··· EXCERPTED RECORDS ···

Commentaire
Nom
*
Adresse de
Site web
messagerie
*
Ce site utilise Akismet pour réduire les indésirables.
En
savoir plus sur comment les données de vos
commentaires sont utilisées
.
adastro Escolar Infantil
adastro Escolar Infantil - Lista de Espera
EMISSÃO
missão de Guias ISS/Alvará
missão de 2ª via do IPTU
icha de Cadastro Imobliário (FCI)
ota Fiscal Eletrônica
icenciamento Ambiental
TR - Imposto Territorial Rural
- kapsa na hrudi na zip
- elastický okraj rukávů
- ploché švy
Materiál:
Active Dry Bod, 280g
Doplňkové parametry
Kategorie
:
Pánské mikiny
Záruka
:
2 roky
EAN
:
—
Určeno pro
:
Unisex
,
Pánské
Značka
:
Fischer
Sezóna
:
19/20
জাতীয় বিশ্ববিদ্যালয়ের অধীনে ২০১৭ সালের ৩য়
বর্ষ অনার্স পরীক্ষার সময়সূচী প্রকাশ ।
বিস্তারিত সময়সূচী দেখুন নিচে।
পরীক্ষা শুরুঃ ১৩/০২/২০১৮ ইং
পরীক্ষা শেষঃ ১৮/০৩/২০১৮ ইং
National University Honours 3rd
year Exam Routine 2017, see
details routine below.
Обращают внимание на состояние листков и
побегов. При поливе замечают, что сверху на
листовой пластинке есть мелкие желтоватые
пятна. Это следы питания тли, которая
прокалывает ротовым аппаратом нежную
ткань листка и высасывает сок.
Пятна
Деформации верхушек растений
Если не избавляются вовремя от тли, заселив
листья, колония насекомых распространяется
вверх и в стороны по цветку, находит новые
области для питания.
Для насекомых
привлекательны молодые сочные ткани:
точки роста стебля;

···

◆ INSTRUCTIONS FOR THE TASK: Lay out the listing above as a numbered list, from its first line through the line containing "details routine below.", and leave out any blank lines.

◆ REPLY TO THE TASK:
1. Commentaire
2. Nom
3. *
4. Adresse de
5. Site web
6. messagerie
7. *
8. Ce site utilise Akismet pour réduire les indésirables.
9. En
10. savoir plus sur comment les données de vos
11. commentaires sont utilisées
12. .
13. adastro Escolar Infantil
14. adastro Escolar Infantil - Lista de Espera
15. EMISSÃO
16. missão de Guias ISS/Alvará
17. missão de 2ª via do IPTU
18. icha de Cadastro Imobliário (FCI)
19. ota Fiscal Eletrônica
20. icenciamento Ambiental
21. TR - Imposto Territorial Rural
22. - kapsa na hrudi na zip
23. - elastický okraj rukávů
24. - ploché švy
25. Materiál:
26. Active Dry Bod, 280g
27. Doplňkové parametry
28. Kategorie
29. :
30. Pánské mikiny
31. Záruka
32. :
33. 2 roky
34. EAN
35. :
36. —
37. Určeno pro
38. :
39. Unisex
40. ,
41. Pánské
42. Značka
43. :
44. Fischer
45. Sezóna
46. :
47. 19/20
48. জাতীয় বিশ্ববিদ্যালয়ের অধীনে ২০১৭ সালের ৩য়
49. বর্ষ অনার্স পরীক্ষার সময়সূচী প্রকাশ ।
50. বিস্তারিত সময়সূচী দেখুন নিচে।
51. পরীক্ষা শুরুঃ ১৩/০২/২০১৮ ইং
52. পরীক্ষা শেষঃ ১৮/০৩/২০১৮ ইং
53. National University Honours 3rd
54. year Exam Routine 2017, see
55. details routine below.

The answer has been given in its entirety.